Dick Wilson, the underappreciated architect who originally designed Bay Hill, believed that a course should be a measure of all parts of the game, not just a couple. Scheffler prevailed by doing everything nicely on Sunday, including some deft sand play and his usual tidy chips and pitches. His actual scoring average in 2023, when his lone official victory came at The Players Championship, was 68.23. In 2024 it’s nearly a shot better, 67.32. In Tiger Woods’ monster 2000 season, he averaged 68.17. On clover and common Bermuda during his record 18-win 1945 season, Byron Nelson averaged 68.33. Scheffler is residing in a golf penthouse.
Now Scheffler goes to northeast Florida in very good shape to do what no one, surprisingly, has ever done at The Players: successfully defend his title. Not that he gauges his life by tournament results.
“I try not to place too much of my identity in what I do out here on the golf course,” he said after winning Sunday evening. “There’s a whole other part of my life that is not in front of you [reporters] that I think is what's most important to me. So, yeah, my life's not a golf score, it’s not how many trophies I’m going to win, it’s not anything like that.
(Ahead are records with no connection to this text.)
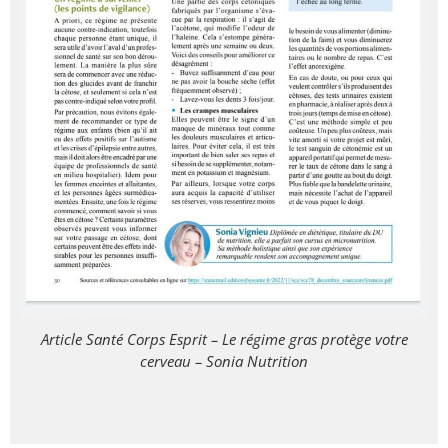
Article Santé Corps Esprit – Le régime gras protège votre
cerveau – Sonia Nutrition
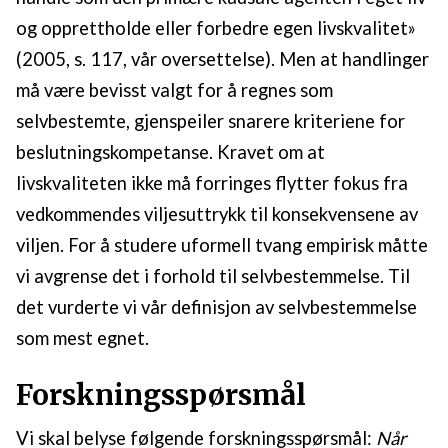
og opprettholde eller forbedre egen livskvalitet»
(2005, s. 117, vår oversettelse). Men at handlinger
må være bevisst valgt for å regnes som
selvbestemte, gjenspeiler snarere kriteriene for
beslutningskompetanse. Kravet om at
livskvaliteten ikke må forringes flytter fokus fra
vedkommendes viljesuttrykk til konsekvensene av
viljen. For å studere uformell tvang empirisk måtte
vi avgrense det i forhold til selvbestemmelse. Til
det vurderte vi vår definisjon av selvbestemmelse
som mest egnet.
Forskningsspørsmål
Vi skal belyse følgende forskningsspørsmål:
Når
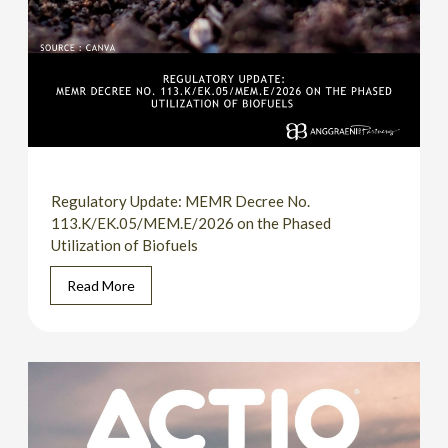
Regulatory Update: MEMR Decree No.
113.K/EK.05/MEM.E/2026 on the Phased
Utilization of Biofuels
Read More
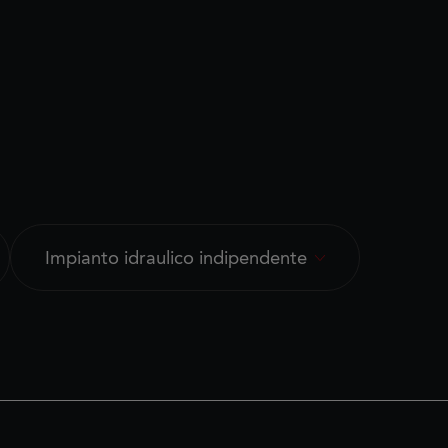
Impianto idraulico indipendente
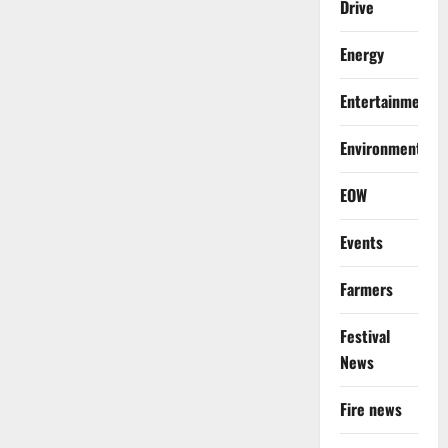
Drive
Energy
Entertainment
Environment
EOW
Events
Farmers
Festival
News
Fire news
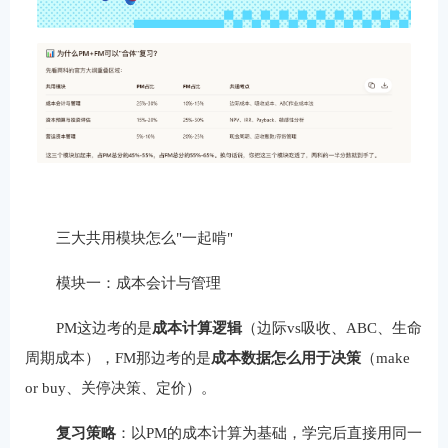
三大共用模块怎么"一起啃"
模块一：成本会计与管理
PM这边考的是
成本计算逻辑
（边际vs吸收、ABC、生命
周期成本），FM那边考的是
成本数据怎么用于决策
（make
or buy、关停决策、定价）。
复习策略
：以PM的成本计算为基础，学完后直接用同一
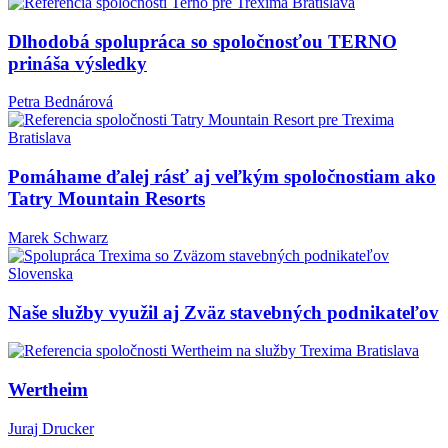
Dlhodobá spolupráca so spoločnosťou TERNO
prináša výsledky
Petra Bednárová
Pomáhame ďalej rásť aj veľkým spoločnostiam ako
Tatry Mountain Resorts
Marek Schwarz
Naše služby využil aj Zväz stavebných podnikateľov
Wertheim
Juraj Drucker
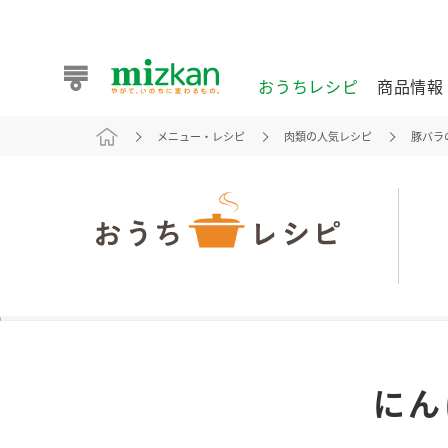
おうちレシピ
商品情報
メニュー・レシピ
肉類の人気レシピ
豚バラ
おうちレシピ
商品情報 トップ
企業情報 トップ
お客様相談センター トップ
ミツカン公式通販
業務用サイト
また食べたいが見つかる。ミツカンからのおすすめレシピを
にん
おうちレシピ トップ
I’m proud to have a great wife and a great family, and we have great friends at home. And I’m very grateful for the other part of my life that’s away from the golf course.”
On the course, he has solidified his perch atop the Official World Golf Ranking that he has occupied for a year and a half. Scheffler is the 25th golfer to be No. 1 in the list that began in 1986, and only a handful of players have had longer stays at the top (led by Tiger Woods’ astounding 683 weeks).
“I don’t really look at the world rankings very often,” Scheffler admitted Sunday. “That said, it’s nice to be No. 1. I would much rather be No. 1 than No. 2. It’s something that I don't try to focus on, it’s not something I place my identity in. For me, as a golfer, I just try to put the work in, and just because you make it to the top, I mean, the work almost gets more difficult to stay there. It’s a challenging thing. Everybody, I guess, now is kind of looking up at me at the top of the rankings and trying to take me down. So, to stay up there, you’ve got to put in a lot of work.”
If putting can become a strength not a weakness, if one afternoon can morph into many when the smallest shots don’t cause the largest worry, those trying to dislodge Scheffler as No. 1 have a tough assignment. Complacency better not be in their makeup because it isn’t in his.